_Document text:_
• • • • • • •

Specify DTap Auth Type, allowed options are: noauth : No authentication needed principal : Authenticate with DTab with a principal user keytab : Authenticate with a Key tab (recommended). If running
DAI as a service, then the Kerberos keytab needs to be owned by the DAI user.
keytabimpersonation : Login with impersonation using a keytab
NOTE: “hdfs_app_classpath” and “core_site_xml_path” are both required to be set for DTap connector
dtap_config_path
dtap_config_path (String)
Default value ''
Dtap (HDFS) config folder path , can contain multiple config files
dtap_key_tab_path
dtap_key_tab_path (String)
Default value ''
Path of the principal key tab file, dtap_key_tab_path is deprecated. Please use dtap_keytab_path
dtap_keytab_path
dtap_keytab_path (String)
Default value ''
Path of the principal key tab file
dtap_app_principal_user
dtap_app_principal_user (String)
Default value ''
Kerberos app principal user (recommended)
dtap_app_login_user
dtap_app_login_user (String)
Default value ''
Specify the user id of the current user here as user@realm
dtap_app_jvm_args
dtap_app_jvm_args (String)
Default value ''
JVM args for DTap distributions, provide args seperate by space
dtap_app_classpath
dtap_app_classpath (String)

• • • • • • •

_Data records:_
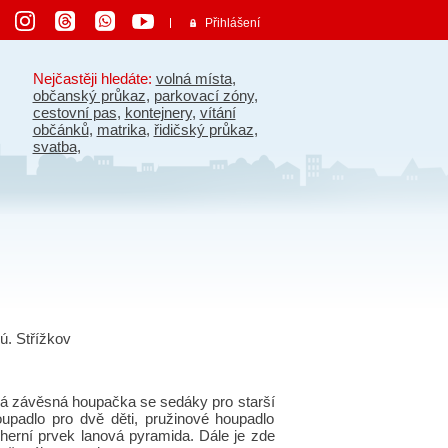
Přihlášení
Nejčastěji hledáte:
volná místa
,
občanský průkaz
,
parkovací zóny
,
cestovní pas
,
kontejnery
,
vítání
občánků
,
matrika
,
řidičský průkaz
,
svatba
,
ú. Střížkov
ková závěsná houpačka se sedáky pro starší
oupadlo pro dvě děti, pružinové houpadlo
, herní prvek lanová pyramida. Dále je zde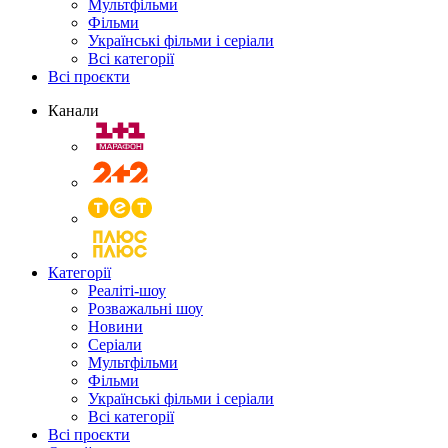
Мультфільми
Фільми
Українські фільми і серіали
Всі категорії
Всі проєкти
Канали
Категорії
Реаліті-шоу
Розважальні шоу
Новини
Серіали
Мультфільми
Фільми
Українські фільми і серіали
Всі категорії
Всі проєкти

• • • • • • •

_Your tasks:_
a: According to the DTap settings text, which setting should be used in place of the deprecated dtap_key_tab_path?
b: Continue the DTap settings text, starting right after its last line.
The records have nothing to do with the DTap settings text.

_Answers to the exercises:_
a: dtap_keytab_path

b:
Default value ''
DTap (HDFS) class path. NOTE: set ‘hdfs_app_classpath’ also
dtap_init_path
dtap_init_path (String)
Default value 'dtap://'
Starting DTAP path displayed in UI DTAP browser
aws_access_key_id
AWS Access Key ID (String)
Default value ''
S3 Connector credentials
aws_secret_access_key
AWS Secret Access Key (Any)
Default value ''
S3 Connector credentials
aws_role_arn
aws_role_arn (String)
Default value ''
S3 Connector credentials
aws_default_region
aws_default_region (String)
Default value ''
What region to use when none is specified in the s3 url. Ignored when aws_s3_endpoint_url is set.
aws_s3_endpoint_url
aws_s3_endpoint_url (String)
Default value ''
Sets endpoint URL that will be used to access S3.
aws_use_ec2_role_credentials
aws_use_ec2_role_credentials (Boolean)
Default value False
If set to true S3 Connector will try to to obtain credentials associated with the role attached to the EC2 instance.
s3_init_path
s3_init_path (String)
Default value 's3://'
Starting S3 path displayed in UI S3 browser
s3_skip_cert_verification
s3_skip_cert_verification (Boolean)
Default value False
S3 Connector will skip cert verification if this is set to true, (mostly used for S3-like connectors, e.g. Ceph)
s3_connector_cert_location
s3_connector_cert_location (String)
Default value ''
path/to/cert/bundle.pem - A filename of the CA cert bundle to use for the S3 connector
gcs_path_to_service_account_json
gcs_path_to_service_account_json (String)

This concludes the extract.